Dolphins, orcas and whales

It wasn’t all misery, though. Just outside the offshore shipping channel to Murmansk we encountered a pod of 3 or more orcas prowling along near a group of humpback whales. Later another group of orcas cruised past in the distance. On two occasions sperm whales sounded, once about 200m from Yuma

Best though were the dolphins. On four or five occasions we encountered pods of Atlantic white-beaked dolphins. Such fun animals! A couple of times they were focused on hunting and sped along the surface in tight groups, skimming just under and just over the surface, running down schools of fish before suddenly rounding up and milling around on the spot as they went in for the kill. Other times they joined us leaping out of the water and zooming past us under the surface, wheeling out to chase something or someone and then swooping back in under the boat. Further along a group of Atlantic white-sided dolphins were fishing, though they ignored us completely.


White-beaked dolphins

Of course, our constant companions were the fulmars, skimming low over the troughs and surging off the crests with such smug ease. You just know that they are having a blast but damned if they are going to show it. We had also been joined by a kittiwake that had decided that sitting on our radar was a much more comfortable way of traveling than flying, and it stayed with us for hours on end.

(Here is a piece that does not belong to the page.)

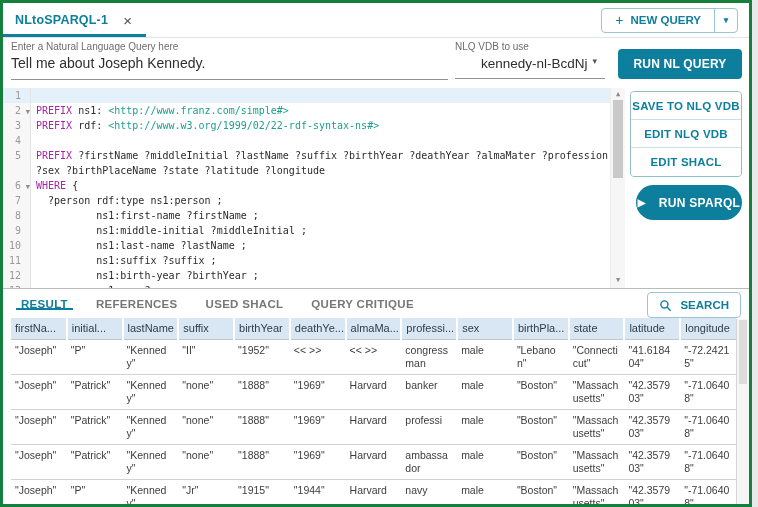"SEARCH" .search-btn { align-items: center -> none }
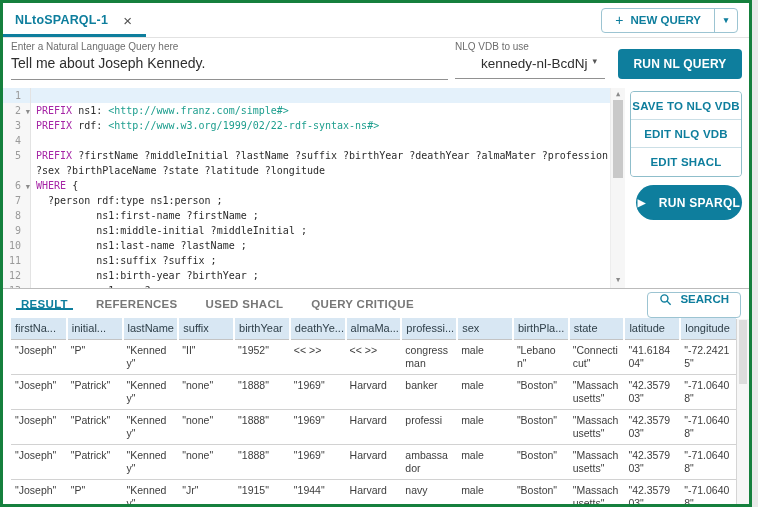"initial..." th { text: initial -> suffix }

A nice warm seat and an easy way to travel


Mid-afternoon on Friday we caught sight of Bjornøya, our halfway point, showing as just a thin line of pale rock and snow between a leaden sea and a low dark grey sky. We had hoped to stop here and have a bit of a look around but with no protected anchorages, ugly seas and much stronger winds predicted over the next couple of days we had to be content with this glimpse and hurry on. Perhaps we’ll get to stop on the way back. The kittiwake, on the other hand, must have decided that this was a good spot to disembark from the radar and fly off to land.

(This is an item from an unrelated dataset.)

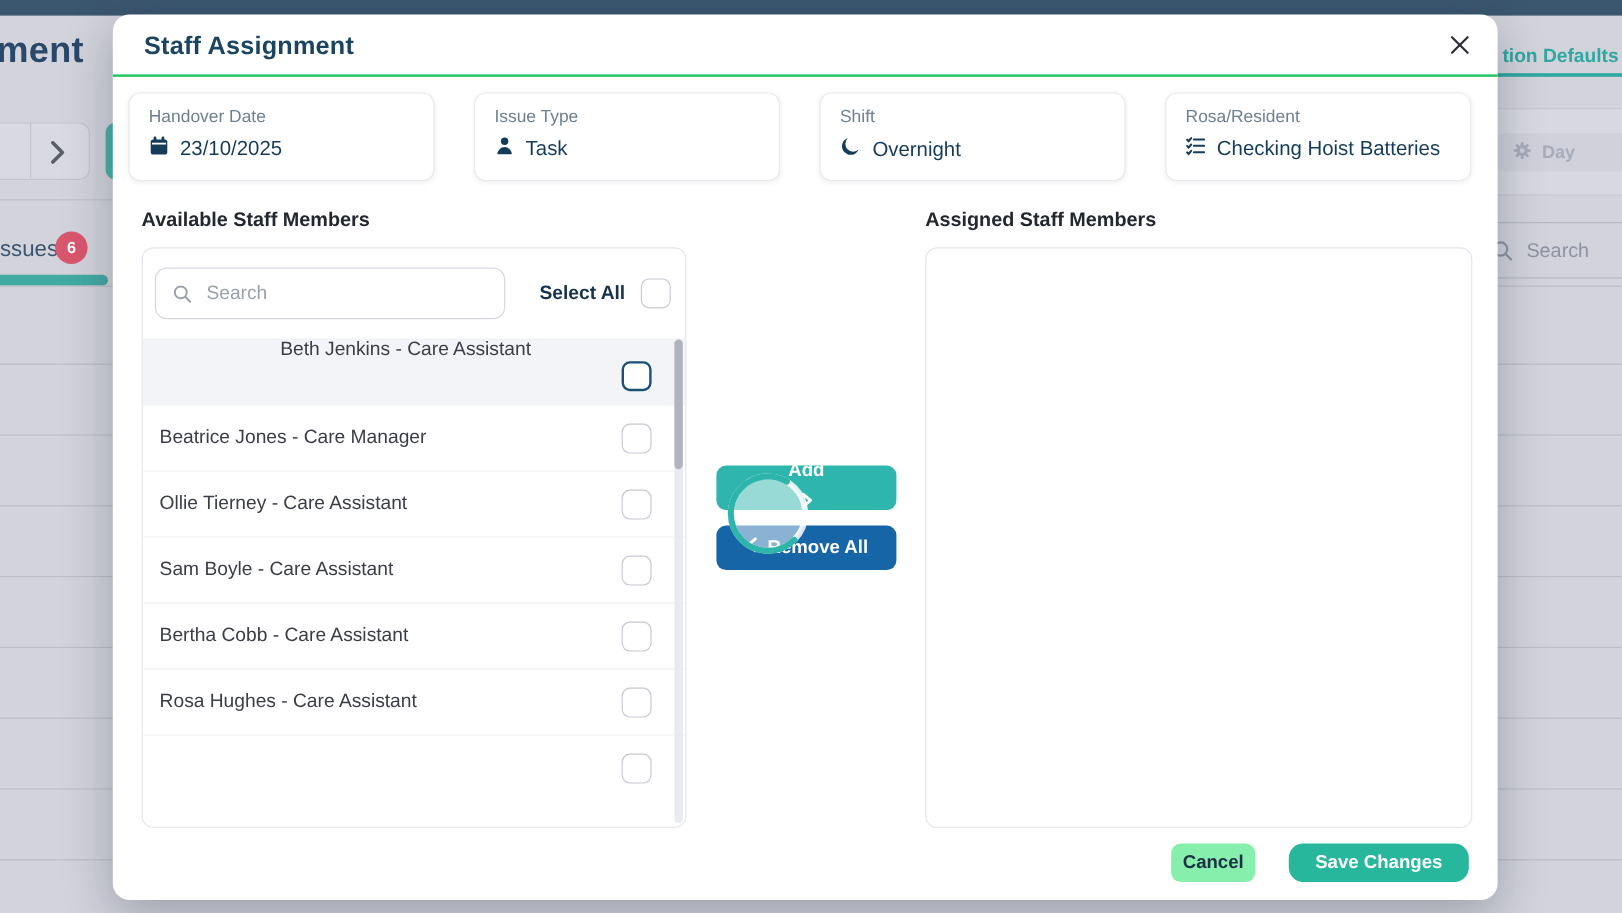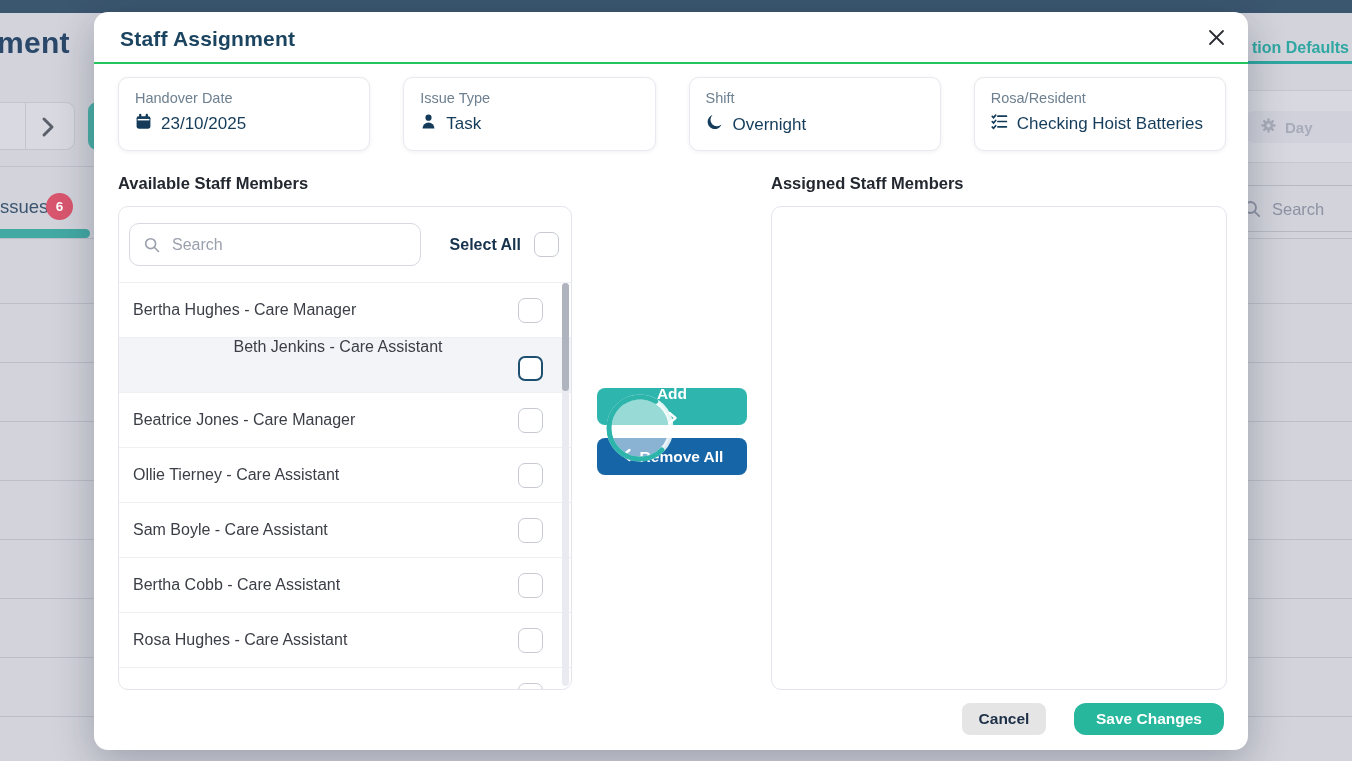"Handover Date" .cards { left: 24px -> 13px }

A tantalizing glimpse of Bjornøya

Here, we started to pick up more fishing vessels on our AIS again. Most of them were a long way off but nonetheless it was good to know that they were there. Aside from the other sailing boats making the crossing, we had not seen many ships since crossing the shipping channel near the Norwegian coast. One vessel of particular interest early on was a seismic vessel towing 14 streamers 6 nm long and 1 nm wide; it requested wide berths of 3 nm abeam and 7 nm astern. Enormous, and not something to mess with, so we plotted our course to stay well away from it. Interestingly (at least for us), a lot of the fishing vessels were Russian with the cod and other fisheries in the Barents Sea regulated under a Norwegian-Russian fisheries agreement. Frederieke radioed with a few of them to confirm their direction and ensure we were not sailing anywhere near their nets or lines. Without exception they were very friendly and courteous.

Freighter bound for Murmansk

Early on Saturday afternoon, perhaps two thirds of the way between Bjornøya and Spitsbergen’s Sørholmen, the wind and seas began to calm down and eventually we were left with regular, north easterly seas of 1.5m. This meant that we were able to shake out the reefs in both the main and the genoa.

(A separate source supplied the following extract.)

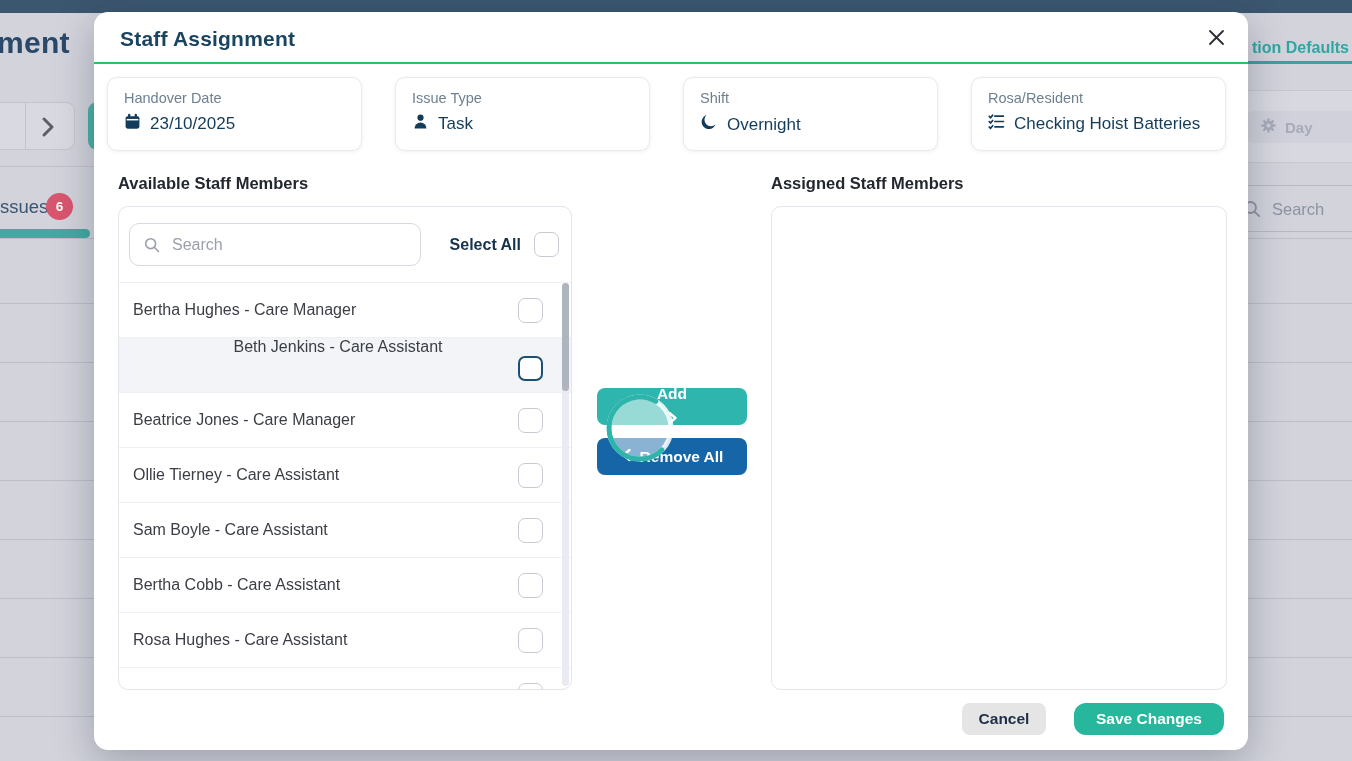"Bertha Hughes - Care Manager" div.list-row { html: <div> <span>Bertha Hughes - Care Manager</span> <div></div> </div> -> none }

Eventually, conditions were so calm that we were slipping along at 6kts with not much more wind over the starboard beam. Things got so calm that at one point I woke up thinking, ‘Hmmm, are we becalmed?’ It was a bit of a surprise when I poked my head out and asked Frederieke if this was the case and she said, ‘no, we are doing 6kts’. Huh? Where was the heel and the thumping and pitching and rolling? So nice!


Once we were in the lee of Spitsbergen the wind disappeared completely and for the last five and a half hours along the coast to Hornsund we had to motor. The birds were all back in numbers and sorts, shuttling to and fro from the east where clearly there was land. Clearly for them but not for us – all we could see was fog. How very Norwegian, such a spectacular country, dramatic and beautiful landscapes but nothing to see but shades of grey.

By 2330 we were anchored at Isbjørnhamna, having motored very slowly into the anchorage through a thick fog. The only indication, beyond the fact that we were anchored in 15m of water, that Spitsbergen existed was that our charts suggested that it was just a few hundred metres north of us.